Creating and maintaining open standards
My company, Porism, is really pleased to launch a new open guide to data standards. It covers processes for open standards, helping you to identify why and when you might need them, and how to go about creating standards. We describe some of the technicalities of creating data standards, their metadata and properties. And we also share resources to help with data modelling, expressing a standard in different formats, and validation of data against a standard.
Described by Paul Davidson of iStandUK as a ‘state of the standards nation’, the guide draws together lessons learnt in English local government, where standardisation is important for people who want to combine datasets from the 353 councils.
We’re really grateful to the Open Data Institute (ODI) who commissioned our work and will be using it to inform their planned guidebook on open standards. The ODI brought together people from Porism, open data services, OpenNorth and W3C to compare experiences and challenge our approaches to standardising data.
One output of that collaboration is our 5 tips for making a standard succeed.

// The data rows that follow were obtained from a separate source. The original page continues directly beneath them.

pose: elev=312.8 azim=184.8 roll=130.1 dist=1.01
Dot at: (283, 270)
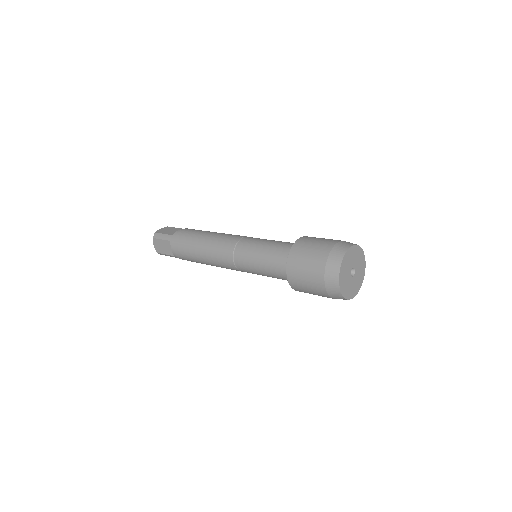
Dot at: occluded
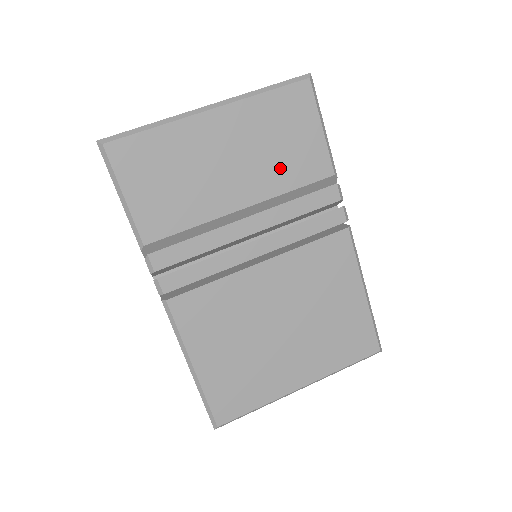
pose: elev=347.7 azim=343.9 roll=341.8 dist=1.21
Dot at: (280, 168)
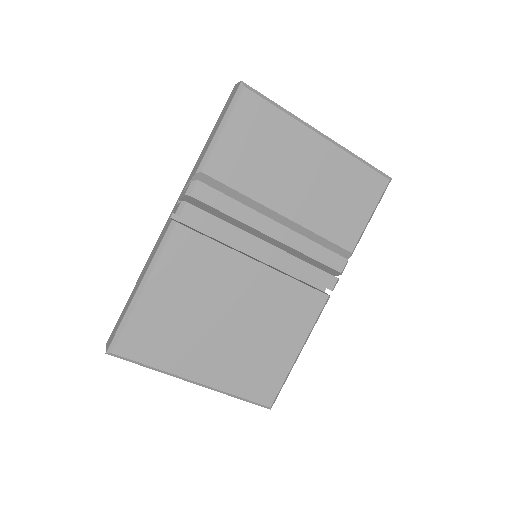
Dot at: (326, 214)
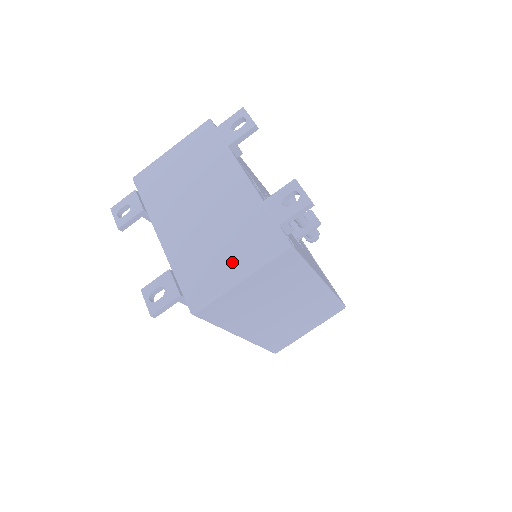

The standards content is of course open. You can view it on GitHub and suggest changes there or via Twitter. This is just the start. We’ll make the content richer and cross-reference new resources as they emerge from the ODI and elsewhere.
As the year ends, I’m heartened to feel that people are starting to see how essential standards are if we are to mine the value of open from many local publishers. They get how pioneering the work of the Local Government Association has been in associating datasets with schemas and aggregating like datasets to give a national view.
For a standards ecosystem to work, we need a wide gene pool from which an agreed (not imposed) way of achieving useful standards can evolve. Let’s make that work in 2018.